Even more interesting, the two numbers have drastically different interpretations. See

http://en.wikipedia.org/wiki/Simpson's_paradox

So basically if you compare your average kill to death ratio with another player and find that it is better, he can still have a better total win/loss ratio.

 

[LCKurtz]

Well I wrote that equation and proved it wrong by contradiction.

Easy enough, once the problem is formulated correctly.

Don't you think it's interesting that it isn't true?

It didn't strike me as "interesting that it isn't true". My reaction was more like "why would anyone expect those to be equal?".

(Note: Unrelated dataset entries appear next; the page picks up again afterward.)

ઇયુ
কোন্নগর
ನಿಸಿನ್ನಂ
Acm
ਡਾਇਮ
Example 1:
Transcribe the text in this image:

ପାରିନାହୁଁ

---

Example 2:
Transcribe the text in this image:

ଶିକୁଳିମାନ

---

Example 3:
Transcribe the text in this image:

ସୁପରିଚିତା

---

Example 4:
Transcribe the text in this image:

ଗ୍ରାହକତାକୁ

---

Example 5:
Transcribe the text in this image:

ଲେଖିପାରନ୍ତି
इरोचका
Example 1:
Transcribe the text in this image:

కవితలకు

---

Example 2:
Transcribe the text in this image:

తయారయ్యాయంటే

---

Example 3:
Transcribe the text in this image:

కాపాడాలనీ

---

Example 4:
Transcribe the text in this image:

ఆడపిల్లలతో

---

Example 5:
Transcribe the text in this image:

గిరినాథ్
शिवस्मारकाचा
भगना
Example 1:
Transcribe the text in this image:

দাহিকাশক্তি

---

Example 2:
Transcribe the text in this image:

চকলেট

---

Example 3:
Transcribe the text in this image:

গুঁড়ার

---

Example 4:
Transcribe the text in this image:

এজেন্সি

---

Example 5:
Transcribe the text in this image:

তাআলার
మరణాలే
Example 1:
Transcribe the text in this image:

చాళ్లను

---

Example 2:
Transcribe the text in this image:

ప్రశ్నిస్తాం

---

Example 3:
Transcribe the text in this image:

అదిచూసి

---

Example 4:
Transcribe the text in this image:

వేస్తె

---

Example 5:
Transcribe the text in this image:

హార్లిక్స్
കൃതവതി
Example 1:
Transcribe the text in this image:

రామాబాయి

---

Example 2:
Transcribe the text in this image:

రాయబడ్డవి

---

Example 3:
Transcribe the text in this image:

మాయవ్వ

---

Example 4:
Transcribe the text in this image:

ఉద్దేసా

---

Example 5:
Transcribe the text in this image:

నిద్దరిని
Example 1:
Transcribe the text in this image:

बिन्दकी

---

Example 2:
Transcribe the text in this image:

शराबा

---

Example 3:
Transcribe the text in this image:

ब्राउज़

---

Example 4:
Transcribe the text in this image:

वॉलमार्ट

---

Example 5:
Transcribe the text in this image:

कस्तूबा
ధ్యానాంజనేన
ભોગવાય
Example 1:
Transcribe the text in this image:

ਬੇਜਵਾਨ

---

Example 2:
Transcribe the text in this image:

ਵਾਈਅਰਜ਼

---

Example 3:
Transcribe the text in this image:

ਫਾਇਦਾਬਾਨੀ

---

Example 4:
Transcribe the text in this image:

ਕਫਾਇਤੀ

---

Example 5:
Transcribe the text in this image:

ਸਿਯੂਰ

Even more interesting, the two numbers have drastically different interpretations. See

http://en.wikipedia.org/wiki/Simpson's_paradox

So basically if you compare your average kill to death ratio with another player and find that it is better, he can still have a better total win/loss ratio.

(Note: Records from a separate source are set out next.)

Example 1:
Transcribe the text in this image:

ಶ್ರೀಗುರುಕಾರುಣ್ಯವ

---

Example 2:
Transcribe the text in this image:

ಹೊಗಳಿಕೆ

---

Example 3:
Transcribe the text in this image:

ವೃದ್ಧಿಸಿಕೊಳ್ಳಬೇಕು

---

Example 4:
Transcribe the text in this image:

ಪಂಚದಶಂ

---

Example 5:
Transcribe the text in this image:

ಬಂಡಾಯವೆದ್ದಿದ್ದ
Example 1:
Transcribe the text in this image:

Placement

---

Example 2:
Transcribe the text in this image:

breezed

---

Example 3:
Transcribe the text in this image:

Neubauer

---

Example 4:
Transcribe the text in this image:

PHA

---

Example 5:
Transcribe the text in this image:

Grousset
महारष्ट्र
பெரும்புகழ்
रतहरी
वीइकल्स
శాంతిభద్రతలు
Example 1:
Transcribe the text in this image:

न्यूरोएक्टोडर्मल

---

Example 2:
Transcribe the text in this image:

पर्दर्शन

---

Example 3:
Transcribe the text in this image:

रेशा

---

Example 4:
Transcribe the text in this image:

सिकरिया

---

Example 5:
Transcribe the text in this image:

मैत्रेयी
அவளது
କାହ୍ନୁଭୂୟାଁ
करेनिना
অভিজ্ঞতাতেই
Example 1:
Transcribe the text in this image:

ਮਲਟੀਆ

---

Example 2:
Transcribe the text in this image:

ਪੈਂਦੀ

Thanks for the link. I had never heard of Simpson's paradox.

 

[J3N0VA]

It didn't strike me as "interesting that it isn't true". My reaction was more like "why would anyone expect those to be equal?".

Perhaps you have a stronger mathematical intuition than me.

 

[Kindayr]

The best way I look at them is that the left side is the average K/D per game. The second number is your total kills over your total deaths.

They can vary a lot, depending on your own skill. if you consistently get the same K/D per game, then they will be the same, or at least closer to one another. But if your skill is inconsistent, then these numbers will differ much more substantially. For example, if you get a game where you get 0 kills and 200 deaths, your K/D for that game is 0, so it affects the left side very small. However, it adds 200 deaths to the right side, affecting your total more drastically.

I hope that opens some intuition.

 

[J3N0VA]

Even more interesting, the two numbers have drastically different interpretations. See

http://en.wikipedia.org/wiki/Simpson's_paradox

So basically if you compare your average kill to death ratio with another player and find that it is better, he can still have a better total win/loss ratio.

Can you explain this article in mathematical terms? I find it confusing.